### Explore the material:
**1.** In the text on sucrose, cocaine and brain gene expression below, rewrite the paragraph that begins "As expected, analyzing all genes" as a short bulleted list that keeps its main facts.
**2.** Using the text on sucrose, cocaine and brain gene expression below, answer these questions briefly.
(a) What was reported about the effect of glucose on orexin neurons?
(b) In the PFCx, at what time was Npy repressed, and by which reinforcers?
(c) In the CPu, how many of the 15 genes did sucrose induce?
**3.** Continue the text on sucrose, cocaine and brain gene expression below, starting after its last sentence.

### Text under study:
While the role of orexins in the central and peripheral regulation of glucose homeostasis and metabolism has been reported, the effect of sugar on orexin expression or production has been less documented. Nevertheless, hypothalamic orexin neurons regulate arousal according to energy balance and a negative correlation was found between orexin expression and blood glucose and food intake [93]. Glucose was also reported to inhibit orexin neurons [94,95], and conversely, glucodeprivation was activating them [96]. In this respect, the decrease in orexin positive cells found in the LH following sucrose passive intake (Figure 7) further illustrates a marked difference relative to cocaine administration. In the CPu, sucrose was found to induce orexin mRNA levels (Figure 6c), which may sound surprising relative to the decreased orexin peptide expression in the LH (Figure 7). However, orexins display local brain structure-specific functions, so such differences may be attributed to different regulatory mechanisms between peptide exclusively transcribed in the LH and its mRNA transport to the CPu recently documented [5].
Unlike orexins, Npy neuropeptide is widely expressed throughout the central nervous system and secreted along with GABA and glutamate [65]. Because of its widespread distribution, including the peripheral nervous system, it is implicated in multiple physiological processes like cortical excitability, stress response, food intake, energy metabolism, memory, sleep regulation, and circadian rhythms [53]. While its regulation in the CNS has been studied extensively in the hippocampus and the hypothalamus, its expression in response to cocaine relative to sucrose has not yet been well investigated in the PFCx and CPu. In the PFCx, its baseline expression was not affected at any time, and it was solely repressed at ZT11 by both cocaine and sucrose (Figure 7a). This similar regulation suggests a common role of both reinforcers in NPY-mediated cortical cognitive functions such as short term/working or maintenance of memory, attention, and arousal. In the CPu, Npy showed a time-of-day dependence in both control groups (Figure 7b), indicating that, in this brain structure, unlike other genes, its expression is not solely affected by daily NaCl injections which may be associated with stress or pain [64] that can also affect DNA methylation in male rats notably following nerve injury [97].
As expected, analyzing all genes, independently of those only regulated by circadian rhythms, revealed a high number modulated by both reinforcers (Supplementary Figure S3). Indeed, most genes were induced by sucrose in the PFCx (10 out of 14) and in the CPu (10 out of 15), whereas most of them were repressed by cocaine in the PFCx (9 out of 14) and the CPu (8 out of 15). Hence, sucrose and cocaine strongly differ in the regulation of 11 out of 14 genes in the PFCx and 10 out of 15 in the CPu at least at one time point. The overall data further confirm earlier functional magnetic resonance imaging [1], as well as electrophysiological [3,16] and molecular studies [5,11] by showing that neural circuits activated by cocaine and natural reinforcers do not overlap.

### Data to examine:
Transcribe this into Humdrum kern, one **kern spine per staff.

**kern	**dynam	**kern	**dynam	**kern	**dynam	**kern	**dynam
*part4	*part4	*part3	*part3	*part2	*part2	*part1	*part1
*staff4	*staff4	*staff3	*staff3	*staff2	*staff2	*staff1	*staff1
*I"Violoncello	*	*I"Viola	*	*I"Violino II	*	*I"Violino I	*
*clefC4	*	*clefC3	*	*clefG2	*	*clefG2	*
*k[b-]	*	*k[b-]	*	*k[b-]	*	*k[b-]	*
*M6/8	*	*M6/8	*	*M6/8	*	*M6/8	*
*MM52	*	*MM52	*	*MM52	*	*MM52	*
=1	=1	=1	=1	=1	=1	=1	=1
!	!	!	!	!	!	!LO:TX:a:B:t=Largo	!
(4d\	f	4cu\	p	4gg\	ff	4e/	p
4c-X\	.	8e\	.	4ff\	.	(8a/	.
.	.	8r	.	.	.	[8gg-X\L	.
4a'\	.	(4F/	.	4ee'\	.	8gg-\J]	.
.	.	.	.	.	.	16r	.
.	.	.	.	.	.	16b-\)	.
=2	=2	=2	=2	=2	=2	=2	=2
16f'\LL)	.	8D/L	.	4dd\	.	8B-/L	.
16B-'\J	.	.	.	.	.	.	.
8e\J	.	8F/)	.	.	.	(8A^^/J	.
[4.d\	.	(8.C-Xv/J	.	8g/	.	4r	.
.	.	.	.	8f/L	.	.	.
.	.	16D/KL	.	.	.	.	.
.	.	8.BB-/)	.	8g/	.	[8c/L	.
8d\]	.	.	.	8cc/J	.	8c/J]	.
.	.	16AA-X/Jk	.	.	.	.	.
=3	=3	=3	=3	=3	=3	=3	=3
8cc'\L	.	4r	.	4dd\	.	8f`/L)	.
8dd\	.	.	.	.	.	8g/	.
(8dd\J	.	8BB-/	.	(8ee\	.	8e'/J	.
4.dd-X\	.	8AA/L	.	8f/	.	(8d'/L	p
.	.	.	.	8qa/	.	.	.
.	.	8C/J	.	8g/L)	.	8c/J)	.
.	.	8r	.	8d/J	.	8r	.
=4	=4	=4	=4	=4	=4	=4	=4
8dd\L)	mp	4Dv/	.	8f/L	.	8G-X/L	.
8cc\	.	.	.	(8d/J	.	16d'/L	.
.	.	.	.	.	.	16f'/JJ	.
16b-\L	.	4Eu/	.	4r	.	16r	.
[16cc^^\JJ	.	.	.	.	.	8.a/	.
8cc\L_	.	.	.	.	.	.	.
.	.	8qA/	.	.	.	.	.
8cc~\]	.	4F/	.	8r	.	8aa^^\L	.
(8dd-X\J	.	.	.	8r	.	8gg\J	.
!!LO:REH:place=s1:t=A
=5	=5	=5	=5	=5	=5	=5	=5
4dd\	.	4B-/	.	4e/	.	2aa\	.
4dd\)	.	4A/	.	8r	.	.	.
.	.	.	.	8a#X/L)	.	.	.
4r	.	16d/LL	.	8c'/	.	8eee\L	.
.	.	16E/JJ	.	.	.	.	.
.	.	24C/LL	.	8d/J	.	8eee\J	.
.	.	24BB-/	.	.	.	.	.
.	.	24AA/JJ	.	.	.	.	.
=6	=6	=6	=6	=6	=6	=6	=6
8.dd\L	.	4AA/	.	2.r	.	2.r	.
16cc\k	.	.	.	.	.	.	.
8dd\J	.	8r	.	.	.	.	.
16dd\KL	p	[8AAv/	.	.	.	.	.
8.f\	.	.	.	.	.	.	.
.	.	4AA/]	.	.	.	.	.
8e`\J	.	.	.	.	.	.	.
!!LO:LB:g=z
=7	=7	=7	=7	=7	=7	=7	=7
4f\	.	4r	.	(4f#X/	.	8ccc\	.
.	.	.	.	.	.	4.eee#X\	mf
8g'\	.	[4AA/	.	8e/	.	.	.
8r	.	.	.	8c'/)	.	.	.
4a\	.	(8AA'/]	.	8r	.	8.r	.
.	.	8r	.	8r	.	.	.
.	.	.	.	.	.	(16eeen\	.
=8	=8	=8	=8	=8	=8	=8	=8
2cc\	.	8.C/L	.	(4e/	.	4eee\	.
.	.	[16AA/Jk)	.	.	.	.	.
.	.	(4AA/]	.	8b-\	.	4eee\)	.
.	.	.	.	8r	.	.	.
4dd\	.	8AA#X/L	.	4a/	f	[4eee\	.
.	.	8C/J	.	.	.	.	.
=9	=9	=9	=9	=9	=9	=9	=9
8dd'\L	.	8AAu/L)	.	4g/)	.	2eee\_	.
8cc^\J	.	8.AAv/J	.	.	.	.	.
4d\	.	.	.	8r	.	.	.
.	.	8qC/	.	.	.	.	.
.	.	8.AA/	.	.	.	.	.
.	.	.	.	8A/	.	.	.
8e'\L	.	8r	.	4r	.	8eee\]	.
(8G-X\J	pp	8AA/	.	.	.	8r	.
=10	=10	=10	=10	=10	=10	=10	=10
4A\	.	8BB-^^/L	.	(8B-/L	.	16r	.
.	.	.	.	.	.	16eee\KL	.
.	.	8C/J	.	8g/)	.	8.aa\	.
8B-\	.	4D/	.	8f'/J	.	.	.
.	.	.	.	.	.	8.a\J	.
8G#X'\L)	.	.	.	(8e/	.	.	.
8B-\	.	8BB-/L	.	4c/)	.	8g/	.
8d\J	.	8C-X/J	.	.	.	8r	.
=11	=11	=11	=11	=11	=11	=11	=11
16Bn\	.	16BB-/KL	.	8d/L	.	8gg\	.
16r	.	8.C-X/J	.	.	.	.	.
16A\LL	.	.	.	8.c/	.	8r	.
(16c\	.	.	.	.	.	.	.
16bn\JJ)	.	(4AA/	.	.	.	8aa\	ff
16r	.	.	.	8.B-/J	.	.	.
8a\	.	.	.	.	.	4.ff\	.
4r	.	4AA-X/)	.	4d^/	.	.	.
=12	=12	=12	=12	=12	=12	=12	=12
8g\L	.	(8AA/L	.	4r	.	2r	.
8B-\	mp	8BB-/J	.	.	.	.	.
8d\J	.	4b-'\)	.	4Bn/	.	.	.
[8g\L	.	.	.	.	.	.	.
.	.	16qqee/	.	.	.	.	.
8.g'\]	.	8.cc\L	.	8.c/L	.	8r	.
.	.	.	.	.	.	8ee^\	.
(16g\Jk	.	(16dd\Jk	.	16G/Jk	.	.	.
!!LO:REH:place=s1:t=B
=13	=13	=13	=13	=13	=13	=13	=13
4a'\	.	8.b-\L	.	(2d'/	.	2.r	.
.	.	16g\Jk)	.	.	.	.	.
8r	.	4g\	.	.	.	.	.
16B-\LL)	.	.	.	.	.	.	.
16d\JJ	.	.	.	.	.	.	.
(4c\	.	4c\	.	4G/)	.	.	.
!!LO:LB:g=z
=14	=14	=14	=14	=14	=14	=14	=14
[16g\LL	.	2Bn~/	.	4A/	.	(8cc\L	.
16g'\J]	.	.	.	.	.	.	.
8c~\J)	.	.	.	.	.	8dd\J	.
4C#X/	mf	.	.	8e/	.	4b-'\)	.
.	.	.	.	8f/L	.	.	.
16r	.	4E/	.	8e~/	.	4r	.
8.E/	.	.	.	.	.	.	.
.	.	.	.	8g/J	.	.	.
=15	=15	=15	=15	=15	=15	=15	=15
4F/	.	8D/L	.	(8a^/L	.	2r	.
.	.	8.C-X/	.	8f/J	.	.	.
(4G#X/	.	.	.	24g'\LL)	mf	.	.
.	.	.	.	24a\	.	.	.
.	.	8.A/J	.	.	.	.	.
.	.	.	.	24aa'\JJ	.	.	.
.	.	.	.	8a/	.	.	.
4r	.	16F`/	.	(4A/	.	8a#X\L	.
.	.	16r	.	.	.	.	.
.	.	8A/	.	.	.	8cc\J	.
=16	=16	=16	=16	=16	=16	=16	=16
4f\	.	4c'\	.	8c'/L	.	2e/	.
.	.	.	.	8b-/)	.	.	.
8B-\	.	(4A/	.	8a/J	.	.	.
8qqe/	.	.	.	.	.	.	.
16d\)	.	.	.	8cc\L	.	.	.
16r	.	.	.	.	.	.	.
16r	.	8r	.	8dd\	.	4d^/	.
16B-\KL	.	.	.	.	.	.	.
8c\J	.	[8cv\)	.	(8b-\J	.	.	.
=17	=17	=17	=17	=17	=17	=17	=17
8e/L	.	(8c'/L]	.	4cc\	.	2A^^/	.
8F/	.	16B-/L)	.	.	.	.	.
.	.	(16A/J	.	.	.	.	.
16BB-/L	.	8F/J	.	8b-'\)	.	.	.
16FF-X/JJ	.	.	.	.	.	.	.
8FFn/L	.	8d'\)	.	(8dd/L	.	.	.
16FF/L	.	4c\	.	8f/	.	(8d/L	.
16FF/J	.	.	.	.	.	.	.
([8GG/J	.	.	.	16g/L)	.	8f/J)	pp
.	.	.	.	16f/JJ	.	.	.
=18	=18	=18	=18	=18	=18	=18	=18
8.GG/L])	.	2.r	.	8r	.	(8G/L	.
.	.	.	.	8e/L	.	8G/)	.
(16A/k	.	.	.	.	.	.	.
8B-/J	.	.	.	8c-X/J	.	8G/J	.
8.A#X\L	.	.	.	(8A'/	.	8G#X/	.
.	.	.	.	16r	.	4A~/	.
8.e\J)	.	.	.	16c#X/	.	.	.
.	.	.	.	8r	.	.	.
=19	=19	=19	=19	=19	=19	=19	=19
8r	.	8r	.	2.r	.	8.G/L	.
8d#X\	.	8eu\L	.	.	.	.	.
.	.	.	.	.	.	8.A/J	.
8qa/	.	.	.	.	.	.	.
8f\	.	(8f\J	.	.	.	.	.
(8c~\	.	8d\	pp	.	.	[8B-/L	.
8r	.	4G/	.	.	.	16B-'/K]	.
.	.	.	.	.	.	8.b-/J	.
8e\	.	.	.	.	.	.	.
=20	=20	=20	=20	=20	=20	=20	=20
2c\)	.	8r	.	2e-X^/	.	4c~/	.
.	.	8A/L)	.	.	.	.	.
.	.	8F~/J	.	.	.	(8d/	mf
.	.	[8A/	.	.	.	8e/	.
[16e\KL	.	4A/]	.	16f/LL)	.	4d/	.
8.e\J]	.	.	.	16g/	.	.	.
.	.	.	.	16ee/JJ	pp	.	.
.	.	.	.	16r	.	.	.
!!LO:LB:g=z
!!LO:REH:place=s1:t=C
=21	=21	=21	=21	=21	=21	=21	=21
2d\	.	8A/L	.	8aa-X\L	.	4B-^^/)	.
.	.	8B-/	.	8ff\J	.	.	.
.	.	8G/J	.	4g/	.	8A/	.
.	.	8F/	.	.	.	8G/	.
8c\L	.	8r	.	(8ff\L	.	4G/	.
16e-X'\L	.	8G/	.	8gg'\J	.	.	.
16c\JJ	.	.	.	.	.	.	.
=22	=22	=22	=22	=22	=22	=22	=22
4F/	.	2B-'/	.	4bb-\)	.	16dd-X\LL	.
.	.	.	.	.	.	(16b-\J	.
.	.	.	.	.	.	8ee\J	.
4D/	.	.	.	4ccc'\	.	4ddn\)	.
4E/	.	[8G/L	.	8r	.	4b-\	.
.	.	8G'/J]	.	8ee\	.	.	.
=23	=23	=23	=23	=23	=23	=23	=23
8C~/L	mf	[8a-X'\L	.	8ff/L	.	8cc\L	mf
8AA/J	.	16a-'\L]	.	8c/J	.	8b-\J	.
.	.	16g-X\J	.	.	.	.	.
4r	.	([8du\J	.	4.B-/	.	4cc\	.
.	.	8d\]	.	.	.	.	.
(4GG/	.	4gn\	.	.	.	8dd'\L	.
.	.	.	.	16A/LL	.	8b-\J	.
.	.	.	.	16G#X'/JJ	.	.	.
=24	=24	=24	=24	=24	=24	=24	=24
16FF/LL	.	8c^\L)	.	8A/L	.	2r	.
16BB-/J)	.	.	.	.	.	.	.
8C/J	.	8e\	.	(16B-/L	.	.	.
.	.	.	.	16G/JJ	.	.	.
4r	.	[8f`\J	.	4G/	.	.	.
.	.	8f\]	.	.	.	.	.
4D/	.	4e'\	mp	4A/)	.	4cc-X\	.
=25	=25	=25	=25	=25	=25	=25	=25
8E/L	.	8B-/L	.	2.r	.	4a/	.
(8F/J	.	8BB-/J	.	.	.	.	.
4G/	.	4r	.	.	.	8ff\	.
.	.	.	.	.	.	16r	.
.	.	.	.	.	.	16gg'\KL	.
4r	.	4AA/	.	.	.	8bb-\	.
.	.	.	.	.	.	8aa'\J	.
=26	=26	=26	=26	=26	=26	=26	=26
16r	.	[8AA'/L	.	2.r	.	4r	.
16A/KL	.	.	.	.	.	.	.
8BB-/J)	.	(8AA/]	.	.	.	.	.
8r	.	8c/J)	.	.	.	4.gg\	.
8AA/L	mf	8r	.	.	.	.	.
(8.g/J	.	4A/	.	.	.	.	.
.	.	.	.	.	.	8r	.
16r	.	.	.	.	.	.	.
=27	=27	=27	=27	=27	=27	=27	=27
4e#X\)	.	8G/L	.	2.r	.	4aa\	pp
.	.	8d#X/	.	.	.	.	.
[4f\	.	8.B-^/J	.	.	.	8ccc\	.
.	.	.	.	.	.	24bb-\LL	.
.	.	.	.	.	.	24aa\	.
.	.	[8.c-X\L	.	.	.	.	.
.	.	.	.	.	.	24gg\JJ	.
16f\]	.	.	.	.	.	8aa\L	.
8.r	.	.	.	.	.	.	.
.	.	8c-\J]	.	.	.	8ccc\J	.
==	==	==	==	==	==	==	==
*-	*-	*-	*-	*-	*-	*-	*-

### Responses by task:
**1.**
- Analyzing all genes, not only those regulated by circadian rhythms, showed that many were modulated by both reinforcers (Supplementary Figure S3).
- Sucrose induced most genes: 10 of 14 in the PFCx and 10 of 15 in the CPu.
- Cocaine repressed most genes: 9 of 14 in the PFCx and 8 of 15 in the CPu.
- At least at one time point, sucrose and cocaine differed strongly in regulating 11 of 14 genes in the PFCx and 10 of 15 in the CPu.
- These data support earlier functional MRI, electrophysiological and molecular studies showing that the neural circuits activated by cocaine and by natural reinforcers do not overlap.

**2.**
(a) Glucose was reported to inhibit orexin neurons.
(b) Npy was repressed at ZT11 by both cocaine and sucrose.
(c) Sucrose induced 10 of the 15 genes in the CPu.

**3.**
In summary, our data highlight a discrepancy in the molecular and cellular mechanisms triggered by sucrose and cocaine in dopamine projection areas and in the hypothalamus. We previously reported that various genes were differentially affected by the voluntary administration of food vs. cocaine [5,11]. By analyzing key factors involved in DNA methylation, circadian rhythms, and appetite and satiety in passive intake, we provide new insights into marked differences in mechanisms occurring in the brain upon the administration of a drug of abuse or a natural reinforcer independently of the mode of administration. Whether the described cocaine-induced changes are long lasting remains to be investigated, but cocaine and non-natural reward were shown to produce persistent LTP in the VTA [98] and persistent variations in neuronal DNA methylation [99]. In addition, as recently reviewed, some studies have documented long-lasting changes in the expression of epigenetic enzymes and molecules that persist for weeks after the last drug exposure [100].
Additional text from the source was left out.